┌──

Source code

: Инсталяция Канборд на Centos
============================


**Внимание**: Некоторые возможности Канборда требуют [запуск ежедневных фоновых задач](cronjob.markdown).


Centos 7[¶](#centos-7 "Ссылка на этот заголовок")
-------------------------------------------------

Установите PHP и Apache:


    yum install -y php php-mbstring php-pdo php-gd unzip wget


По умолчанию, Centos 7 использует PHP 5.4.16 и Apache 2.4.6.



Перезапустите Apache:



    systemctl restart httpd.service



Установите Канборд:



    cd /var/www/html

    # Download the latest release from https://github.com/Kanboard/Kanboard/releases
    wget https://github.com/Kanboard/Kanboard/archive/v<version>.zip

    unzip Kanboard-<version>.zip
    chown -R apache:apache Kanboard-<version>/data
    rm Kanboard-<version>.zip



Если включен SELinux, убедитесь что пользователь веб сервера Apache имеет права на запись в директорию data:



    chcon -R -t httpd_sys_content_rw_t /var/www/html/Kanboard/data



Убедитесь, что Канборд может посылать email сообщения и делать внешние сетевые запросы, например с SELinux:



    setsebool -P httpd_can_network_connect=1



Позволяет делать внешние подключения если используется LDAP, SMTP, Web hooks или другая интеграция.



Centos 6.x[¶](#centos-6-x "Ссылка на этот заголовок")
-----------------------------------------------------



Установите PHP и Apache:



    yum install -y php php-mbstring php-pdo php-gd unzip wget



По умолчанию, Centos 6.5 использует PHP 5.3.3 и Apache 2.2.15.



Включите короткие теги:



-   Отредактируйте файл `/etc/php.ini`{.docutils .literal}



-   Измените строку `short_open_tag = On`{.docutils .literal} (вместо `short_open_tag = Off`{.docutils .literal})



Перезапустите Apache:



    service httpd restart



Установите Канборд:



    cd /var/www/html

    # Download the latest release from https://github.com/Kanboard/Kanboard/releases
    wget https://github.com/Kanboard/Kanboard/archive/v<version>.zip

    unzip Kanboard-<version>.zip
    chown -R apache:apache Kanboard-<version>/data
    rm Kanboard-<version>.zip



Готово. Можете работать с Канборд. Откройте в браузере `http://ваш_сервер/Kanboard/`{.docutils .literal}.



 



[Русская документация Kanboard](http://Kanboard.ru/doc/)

└──

*DIRECTIONS:*
Report how many lines in the records hold the word "data", giving the number and nothing else.

*TASK SOLUTION:*
4